While the legislation focuses on building CSD best practices for securities settlements, BBH also works to prepare for stronger settlement discipline. Leading up to September 2020, when settlement discipline rules enter into force, BBH will continue to work with CSDs and our sub-custodian network to prepare procedures for potential settlement fails, buy-in activity, and to have associated messaging in place.

What should market participants be aware of?

It is never too early to start preparing to be compliant with the forthcoming phases. Market participants should be prepared to take the following steps:

  • Share respective contact lists for day-to-day operational queries (i.e. mismatches, short positions, queries on confirmations, etc.) with the custodian, where not already in place.
  • Consider and decide if having segregated accounts or omnibus accounts (on a client level) will put them in a position to best understand collateral obligations, possible buy-ins responsibility, and other factors including clients having transparency for the risks, costs, and operational structures related to choosing either omnibus or segregated account structures.
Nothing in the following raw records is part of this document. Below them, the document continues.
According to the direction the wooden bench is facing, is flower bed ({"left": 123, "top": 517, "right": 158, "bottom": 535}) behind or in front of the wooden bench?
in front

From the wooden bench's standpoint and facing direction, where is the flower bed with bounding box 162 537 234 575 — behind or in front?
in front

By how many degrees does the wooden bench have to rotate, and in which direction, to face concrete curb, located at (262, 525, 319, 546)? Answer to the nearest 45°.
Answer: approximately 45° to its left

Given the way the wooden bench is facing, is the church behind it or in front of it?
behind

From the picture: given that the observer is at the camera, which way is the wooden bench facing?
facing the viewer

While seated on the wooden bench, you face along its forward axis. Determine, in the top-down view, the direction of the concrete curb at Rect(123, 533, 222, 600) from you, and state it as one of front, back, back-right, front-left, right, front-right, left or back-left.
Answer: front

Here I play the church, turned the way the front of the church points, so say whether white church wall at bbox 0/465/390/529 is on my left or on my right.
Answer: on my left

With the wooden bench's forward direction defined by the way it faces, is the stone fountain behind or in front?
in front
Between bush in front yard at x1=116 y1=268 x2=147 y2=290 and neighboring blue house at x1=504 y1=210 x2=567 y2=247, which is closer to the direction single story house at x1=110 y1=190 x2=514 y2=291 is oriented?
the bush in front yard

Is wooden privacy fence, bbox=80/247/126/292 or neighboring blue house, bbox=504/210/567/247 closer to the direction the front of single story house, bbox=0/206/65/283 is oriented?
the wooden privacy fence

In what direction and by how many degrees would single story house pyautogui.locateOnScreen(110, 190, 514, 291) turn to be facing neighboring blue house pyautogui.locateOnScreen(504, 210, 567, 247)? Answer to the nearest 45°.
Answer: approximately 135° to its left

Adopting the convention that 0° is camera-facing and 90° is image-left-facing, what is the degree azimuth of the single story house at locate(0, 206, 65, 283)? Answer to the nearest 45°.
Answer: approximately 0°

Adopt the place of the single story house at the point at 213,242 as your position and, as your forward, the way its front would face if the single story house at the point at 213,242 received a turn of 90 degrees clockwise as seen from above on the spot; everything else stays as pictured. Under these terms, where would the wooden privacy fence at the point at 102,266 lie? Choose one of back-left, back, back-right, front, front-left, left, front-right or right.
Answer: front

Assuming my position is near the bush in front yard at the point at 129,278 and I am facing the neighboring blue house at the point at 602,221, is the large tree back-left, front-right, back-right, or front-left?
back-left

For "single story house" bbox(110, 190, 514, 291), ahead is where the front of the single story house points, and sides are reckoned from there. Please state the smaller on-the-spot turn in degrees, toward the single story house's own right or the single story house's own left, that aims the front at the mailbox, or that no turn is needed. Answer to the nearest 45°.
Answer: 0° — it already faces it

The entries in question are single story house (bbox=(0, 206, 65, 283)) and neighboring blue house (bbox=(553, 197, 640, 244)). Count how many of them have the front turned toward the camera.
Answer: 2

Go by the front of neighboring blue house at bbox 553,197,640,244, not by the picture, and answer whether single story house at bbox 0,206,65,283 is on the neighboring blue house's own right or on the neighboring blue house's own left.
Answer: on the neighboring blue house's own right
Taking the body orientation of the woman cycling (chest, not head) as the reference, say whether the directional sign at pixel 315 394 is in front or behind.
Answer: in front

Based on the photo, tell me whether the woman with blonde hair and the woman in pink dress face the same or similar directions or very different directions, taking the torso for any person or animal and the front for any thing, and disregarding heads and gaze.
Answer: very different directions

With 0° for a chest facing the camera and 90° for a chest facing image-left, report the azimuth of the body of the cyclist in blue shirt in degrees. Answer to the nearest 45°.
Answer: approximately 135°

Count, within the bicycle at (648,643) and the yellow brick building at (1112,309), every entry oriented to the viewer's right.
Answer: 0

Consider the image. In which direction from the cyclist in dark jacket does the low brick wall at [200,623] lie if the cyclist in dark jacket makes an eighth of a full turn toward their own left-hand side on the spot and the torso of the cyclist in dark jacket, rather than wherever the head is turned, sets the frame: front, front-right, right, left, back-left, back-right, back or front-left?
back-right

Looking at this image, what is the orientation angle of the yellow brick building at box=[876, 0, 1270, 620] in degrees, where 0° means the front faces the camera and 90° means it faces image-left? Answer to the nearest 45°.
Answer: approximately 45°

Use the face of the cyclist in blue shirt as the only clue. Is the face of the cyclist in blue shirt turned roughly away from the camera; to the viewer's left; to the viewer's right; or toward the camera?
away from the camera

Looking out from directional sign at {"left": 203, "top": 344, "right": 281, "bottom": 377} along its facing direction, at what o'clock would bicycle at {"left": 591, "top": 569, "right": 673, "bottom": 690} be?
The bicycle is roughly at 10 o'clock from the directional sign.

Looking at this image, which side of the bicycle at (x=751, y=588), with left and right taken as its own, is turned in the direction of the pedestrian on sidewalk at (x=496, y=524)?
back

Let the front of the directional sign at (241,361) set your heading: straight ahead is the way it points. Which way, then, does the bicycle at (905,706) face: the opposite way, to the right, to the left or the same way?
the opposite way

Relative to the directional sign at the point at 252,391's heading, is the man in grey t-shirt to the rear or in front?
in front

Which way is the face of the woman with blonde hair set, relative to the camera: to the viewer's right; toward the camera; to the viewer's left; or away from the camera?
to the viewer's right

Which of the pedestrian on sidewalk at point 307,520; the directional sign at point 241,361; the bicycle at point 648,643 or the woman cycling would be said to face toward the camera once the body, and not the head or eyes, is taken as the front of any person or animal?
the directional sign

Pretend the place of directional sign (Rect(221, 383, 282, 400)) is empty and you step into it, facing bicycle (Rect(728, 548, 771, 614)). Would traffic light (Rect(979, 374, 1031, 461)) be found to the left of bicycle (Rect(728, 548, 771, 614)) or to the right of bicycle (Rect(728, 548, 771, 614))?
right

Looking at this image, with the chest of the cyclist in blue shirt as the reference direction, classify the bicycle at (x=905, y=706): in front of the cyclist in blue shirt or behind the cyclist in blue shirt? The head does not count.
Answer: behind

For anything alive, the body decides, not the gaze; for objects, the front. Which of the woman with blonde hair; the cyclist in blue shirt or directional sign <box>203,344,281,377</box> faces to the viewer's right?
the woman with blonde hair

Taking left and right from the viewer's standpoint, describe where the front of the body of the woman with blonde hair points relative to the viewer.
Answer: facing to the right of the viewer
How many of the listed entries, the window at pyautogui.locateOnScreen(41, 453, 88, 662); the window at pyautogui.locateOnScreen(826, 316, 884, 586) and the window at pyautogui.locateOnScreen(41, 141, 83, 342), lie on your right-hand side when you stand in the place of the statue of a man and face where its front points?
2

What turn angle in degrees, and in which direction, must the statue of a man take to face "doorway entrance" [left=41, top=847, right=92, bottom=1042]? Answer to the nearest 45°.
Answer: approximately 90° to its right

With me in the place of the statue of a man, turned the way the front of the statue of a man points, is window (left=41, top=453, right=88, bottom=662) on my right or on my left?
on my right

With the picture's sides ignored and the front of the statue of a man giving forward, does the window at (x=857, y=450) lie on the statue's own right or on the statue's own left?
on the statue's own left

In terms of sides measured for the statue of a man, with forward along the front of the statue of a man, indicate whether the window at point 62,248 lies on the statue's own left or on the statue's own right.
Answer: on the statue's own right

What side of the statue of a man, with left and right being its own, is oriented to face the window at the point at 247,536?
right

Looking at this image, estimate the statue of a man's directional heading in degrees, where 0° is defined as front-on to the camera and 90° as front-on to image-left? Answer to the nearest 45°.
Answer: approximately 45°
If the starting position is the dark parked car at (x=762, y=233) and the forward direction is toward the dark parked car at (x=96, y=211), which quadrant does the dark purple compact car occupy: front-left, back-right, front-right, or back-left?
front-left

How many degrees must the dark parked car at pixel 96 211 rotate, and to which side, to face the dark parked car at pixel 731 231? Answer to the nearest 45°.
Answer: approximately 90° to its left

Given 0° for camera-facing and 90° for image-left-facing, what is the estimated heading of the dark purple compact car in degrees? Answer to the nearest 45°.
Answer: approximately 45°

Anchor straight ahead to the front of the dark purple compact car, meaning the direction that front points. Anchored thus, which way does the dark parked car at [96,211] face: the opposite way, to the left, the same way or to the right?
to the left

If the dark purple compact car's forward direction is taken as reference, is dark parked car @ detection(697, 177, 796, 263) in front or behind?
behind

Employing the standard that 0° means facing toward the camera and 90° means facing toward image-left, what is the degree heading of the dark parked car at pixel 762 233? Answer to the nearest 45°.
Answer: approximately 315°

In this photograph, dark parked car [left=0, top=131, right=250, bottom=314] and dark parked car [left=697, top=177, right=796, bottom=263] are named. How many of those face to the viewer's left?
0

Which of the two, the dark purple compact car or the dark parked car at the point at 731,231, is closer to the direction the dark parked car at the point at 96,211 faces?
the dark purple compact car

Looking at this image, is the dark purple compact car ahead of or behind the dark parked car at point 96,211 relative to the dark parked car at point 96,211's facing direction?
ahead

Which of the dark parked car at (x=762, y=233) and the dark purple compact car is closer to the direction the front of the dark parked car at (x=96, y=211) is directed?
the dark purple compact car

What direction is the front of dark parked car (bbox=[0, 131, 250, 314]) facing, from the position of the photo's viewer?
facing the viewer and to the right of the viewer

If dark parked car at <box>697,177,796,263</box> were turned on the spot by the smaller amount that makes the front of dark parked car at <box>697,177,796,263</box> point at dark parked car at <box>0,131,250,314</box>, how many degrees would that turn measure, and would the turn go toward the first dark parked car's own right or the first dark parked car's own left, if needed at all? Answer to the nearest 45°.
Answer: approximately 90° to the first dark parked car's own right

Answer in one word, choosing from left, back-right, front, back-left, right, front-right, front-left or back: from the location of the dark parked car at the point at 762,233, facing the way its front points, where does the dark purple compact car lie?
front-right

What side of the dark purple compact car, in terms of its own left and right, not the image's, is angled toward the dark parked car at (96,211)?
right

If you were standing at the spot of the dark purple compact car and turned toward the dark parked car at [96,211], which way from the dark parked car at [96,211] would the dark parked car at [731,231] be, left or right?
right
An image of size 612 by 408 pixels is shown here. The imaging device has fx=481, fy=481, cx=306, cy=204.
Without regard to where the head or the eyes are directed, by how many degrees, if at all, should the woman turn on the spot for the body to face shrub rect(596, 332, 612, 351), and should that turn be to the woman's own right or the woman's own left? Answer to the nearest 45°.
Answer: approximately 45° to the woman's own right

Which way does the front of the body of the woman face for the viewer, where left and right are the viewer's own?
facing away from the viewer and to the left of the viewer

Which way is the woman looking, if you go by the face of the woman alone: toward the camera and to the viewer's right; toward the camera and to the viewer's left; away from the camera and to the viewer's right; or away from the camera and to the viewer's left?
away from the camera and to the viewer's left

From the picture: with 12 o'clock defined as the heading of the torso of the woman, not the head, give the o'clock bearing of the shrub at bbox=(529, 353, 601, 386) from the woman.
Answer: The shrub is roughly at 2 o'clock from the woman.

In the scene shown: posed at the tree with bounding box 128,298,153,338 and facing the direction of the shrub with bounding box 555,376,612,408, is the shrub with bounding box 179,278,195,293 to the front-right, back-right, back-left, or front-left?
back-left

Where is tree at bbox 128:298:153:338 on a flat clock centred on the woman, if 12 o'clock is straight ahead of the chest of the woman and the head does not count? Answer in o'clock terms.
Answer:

How BBH can help you with CSDR preparation:

  • Industry engagement. In the interest of our clients, BBH maintains ongoing dialogue and engagement with CSDs, custodians and their networks, as well as industry associations to ensure alignment in settlement prevention best practices, and overall CSDR readiness. We welcome CSDR questions from our clients to help them prepare for what’s to come.
  • SSI visibility. BBH provides updates on standing settlement instructions (SSIs) in-line with adjustments required for settlement discipline and potential penalty and buy-in situations. BBH has been a leading advocate of industry industry solutions such as DTCC’s Global Custodian Direct product (GC Direct) which automates the exchange of SSIs between a custodian’s central repository and the ALERT host, using dedicated ISO 20022 compliant messages. This enhanced custodian-driven workflow enables BBH as global custodian to maintain the SSI data, effectively creating a “golden copy” within the ALERT platform. In experiences in which we have converted our clients to GC Direct, we have seen a significant reduction in failed trade volumes due to incomplete SSIs.
  • Enhanced services. BBH has developed new value-added services and updated procedures that align with new settlement approaches in CSDR, including enhancements to our Broker Trade Allegement service. This service improves the timeliness of settlement notifications, provides a greater range of notifications, and delivers allegement reporting insights. While it is ultimately the investors managers’ responsibility to ensure timely receipt of instructions by the BBH published deadlines, these enhancements should help reduce trade fail volumes. Given the continued evolution of global markets and regulatory oversight requirements, inclusive of shortened deadlines, mandatory pre-matching requirements and more stringent fail and/or buy-in practices, the need for robust alerts and notifications has never been more important.